14. La muerte del tarn

Me habían obligado a arrodillarme y, en esa posición, me habían encadenado; mi espalda sangraba, lastimada por numerosos latigazos. Llevaba ya nueve días prisionero en el campamento de Marlenus torturado y maltratado, cuando me condujeron ante la presencia del Ubar, por primera vez desde que le había salvado la vida. Quizá se proponía poner fin a los sufrimientos del guerrero que había robado la Piedra del Hogar de su ciudad.

Uno de sus tarnsmanes me asió por el pelo y me obligó a inclinarme hasta que mis labios tocaron su sandalia. Levanté la cabeza sin encorvar la espalda y no dejé traslucir nada en mi mirada que pudiera depararle satisfacción. Estaba arrodillado sobre el suelo rocoso de una caverna poco profunda en alguna parte de la Cordillera Voltai; a la izquierda y a la derecha ardían fogatas. Marlenus estaba sentado sobre un trono compuesto de trozos de roca apilados. Su pelo suelto le caía sobre los hombros y su gran barba casi le llegaba hasta el cinto de la espada. Era un hombre enorme, más grande que Tarl el Viejo, y en sus salvajes ojos verdes ardía el fuego que también había encontrado en los ojos de su hija Talena. A pesar de que moriría a manos de ese bárbaro gigantesco, no sentía aversión por él.

Alrededor del cuello, llevaba la cadena dorada del Ubar, una reproducción del tamaño de un medallón de la Piedra del Hogar de Ar. Sus manos sostenían la Piedra verdadera, aquella diminuta fuente de tanto derramamiento de sangre. Sus dedos la palpaban suavemente.

A la entrada de la cueva, dos hombres habían colocado una lanza de tharlarión en un hoyo. Probablemente iba a ser empalado. Existen diversas maneras de llevar a cabo esta cruel ejecución, y, por supuesto, algunas son más consideradas que otras. Yo apenas contaba con la posibilidad de que se me concediera una muerte rápida.

—Tú robaste la Piedra del Hogar de Ar —afirmó Marlenus.

—Sí —respondí.

—Lo hiciste bien —dijo Marlenus y contempló la piedra.

Yo estaba arrodillado delante de él y me sorprendía ante el hecho de que ni él ni los demás hombres allí presentes mostraran el menor interés por el destino de su hija.
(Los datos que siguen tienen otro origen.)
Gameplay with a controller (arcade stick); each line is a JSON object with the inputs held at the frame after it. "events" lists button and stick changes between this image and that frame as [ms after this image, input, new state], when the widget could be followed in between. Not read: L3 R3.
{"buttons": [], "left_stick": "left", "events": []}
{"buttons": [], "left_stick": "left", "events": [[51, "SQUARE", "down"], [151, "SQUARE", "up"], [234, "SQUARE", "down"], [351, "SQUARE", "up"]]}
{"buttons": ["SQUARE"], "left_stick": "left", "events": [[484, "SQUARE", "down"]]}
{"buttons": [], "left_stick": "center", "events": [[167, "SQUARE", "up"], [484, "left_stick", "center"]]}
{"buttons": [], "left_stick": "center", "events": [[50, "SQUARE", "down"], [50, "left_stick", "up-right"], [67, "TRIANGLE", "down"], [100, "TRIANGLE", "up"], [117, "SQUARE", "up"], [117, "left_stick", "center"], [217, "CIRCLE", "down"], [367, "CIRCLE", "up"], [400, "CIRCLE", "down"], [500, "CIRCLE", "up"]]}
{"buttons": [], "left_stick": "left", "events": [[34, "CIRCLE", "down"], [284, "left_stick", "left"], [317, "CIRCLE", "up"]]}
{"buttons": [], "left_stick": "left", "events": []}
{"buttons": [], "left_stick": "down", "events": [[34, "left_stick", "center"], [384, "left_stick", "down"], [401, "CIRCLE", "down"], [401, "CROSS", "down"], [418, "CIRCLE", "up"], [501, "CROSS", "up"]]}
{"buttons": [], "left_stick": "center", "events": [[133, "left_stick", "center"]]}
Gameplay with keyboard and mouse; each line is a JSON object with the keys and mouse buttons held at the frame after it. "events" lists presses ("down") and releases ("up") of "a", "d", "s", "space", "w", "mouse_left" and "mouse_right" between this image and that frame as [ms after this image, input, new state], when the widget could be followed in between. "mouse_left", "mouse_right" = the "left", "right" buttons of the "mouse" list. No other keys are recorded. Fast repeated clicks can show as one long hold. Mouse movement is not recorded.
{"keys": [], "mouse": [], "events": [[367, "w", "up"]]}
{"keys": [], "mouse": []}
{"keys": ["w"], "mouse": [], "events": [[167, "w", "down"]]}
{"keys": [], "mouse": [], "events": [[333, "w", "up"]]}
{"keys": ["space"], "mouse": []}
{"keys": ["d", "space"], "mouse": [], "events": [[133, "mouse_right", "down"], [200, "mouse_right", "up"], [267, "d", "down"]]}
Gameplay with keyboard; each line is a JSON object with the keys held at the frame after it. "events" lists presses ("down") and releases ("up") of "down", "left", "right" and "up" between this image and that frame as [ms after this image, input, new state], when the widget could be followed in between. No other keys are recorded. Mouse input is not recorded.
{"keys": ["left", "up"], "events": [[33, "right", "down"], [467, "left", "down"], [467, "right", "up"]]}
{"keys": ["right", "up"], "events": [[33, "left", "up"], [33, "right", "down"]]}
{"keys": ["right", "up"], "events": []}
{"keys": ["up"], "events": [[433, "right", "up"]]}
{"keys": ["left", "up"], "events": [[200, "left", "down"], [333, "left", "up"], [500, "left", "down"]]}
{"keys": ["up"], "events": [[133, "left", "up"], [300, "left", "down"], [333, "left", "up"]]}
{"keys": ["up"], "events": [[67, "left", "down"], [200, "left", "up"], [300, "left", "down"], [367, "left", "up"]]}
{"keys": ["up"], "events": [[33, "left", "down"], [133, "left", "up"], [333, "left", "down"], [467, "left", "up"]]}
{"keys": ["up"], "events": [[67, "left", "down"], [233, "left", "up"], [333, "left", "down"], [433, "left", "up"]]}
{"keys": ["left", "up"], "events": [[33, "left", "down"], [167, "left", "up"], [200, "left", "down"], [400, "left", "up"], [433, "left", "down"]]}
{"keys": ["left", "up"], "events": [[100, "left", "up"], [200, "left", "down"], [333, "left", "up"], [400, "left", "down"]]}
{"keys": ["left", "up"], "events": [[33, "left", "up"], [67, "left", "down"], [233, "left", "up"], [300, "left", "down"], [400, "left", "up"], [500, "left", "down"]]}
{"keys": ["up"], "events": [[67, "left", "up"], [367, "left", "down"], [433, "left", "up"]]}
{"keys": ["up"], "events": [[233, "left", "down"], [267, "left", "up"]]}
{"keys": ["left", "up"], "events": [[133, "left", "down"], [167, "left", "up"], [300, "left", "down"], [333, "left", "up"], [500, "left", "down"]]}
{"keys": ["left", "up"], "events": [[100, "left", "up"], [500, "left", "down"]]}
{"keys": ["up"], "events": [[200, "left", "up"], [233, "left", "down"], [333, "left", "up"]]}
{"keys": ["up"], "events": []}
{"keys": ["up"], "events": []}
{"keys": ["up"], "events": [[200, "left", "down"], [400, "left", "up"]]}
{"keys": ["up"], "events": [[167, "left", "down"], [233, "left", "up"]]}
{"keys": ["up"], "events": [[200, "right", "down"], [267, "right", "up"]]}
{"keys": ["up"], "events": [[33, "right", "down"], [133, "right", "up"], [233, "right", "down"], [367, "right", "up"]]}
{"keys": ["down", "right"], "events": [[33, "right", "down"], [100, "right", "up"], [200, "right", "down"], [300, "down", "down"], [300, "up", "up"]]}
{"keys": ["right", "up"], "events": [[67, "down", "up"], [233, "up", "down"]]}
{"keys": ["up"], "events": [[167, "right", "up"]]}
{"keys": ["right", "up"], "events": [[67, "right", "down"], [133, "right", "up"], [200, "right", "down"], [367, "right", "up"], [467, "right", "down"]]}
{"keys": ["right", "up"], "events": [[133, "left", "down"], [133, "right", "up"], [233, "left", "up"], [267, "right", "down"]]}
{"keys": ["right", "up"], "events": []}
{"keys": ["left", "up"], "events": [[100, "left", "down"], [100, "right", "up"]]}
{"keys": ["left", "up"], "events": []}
—Por supuesto sabrás que debes morir —agregó Marlenus sin mirarme.

—Eres un guerrero joven, valiente y tonto —dijo y se inclinó hacia adelante. Durante un buen rato me miró a los ojos y luego volvió a acomodarse en su trono—. Hubo una época en la que yo fui igualmente joven y valiente, y quizás igualmente tonto.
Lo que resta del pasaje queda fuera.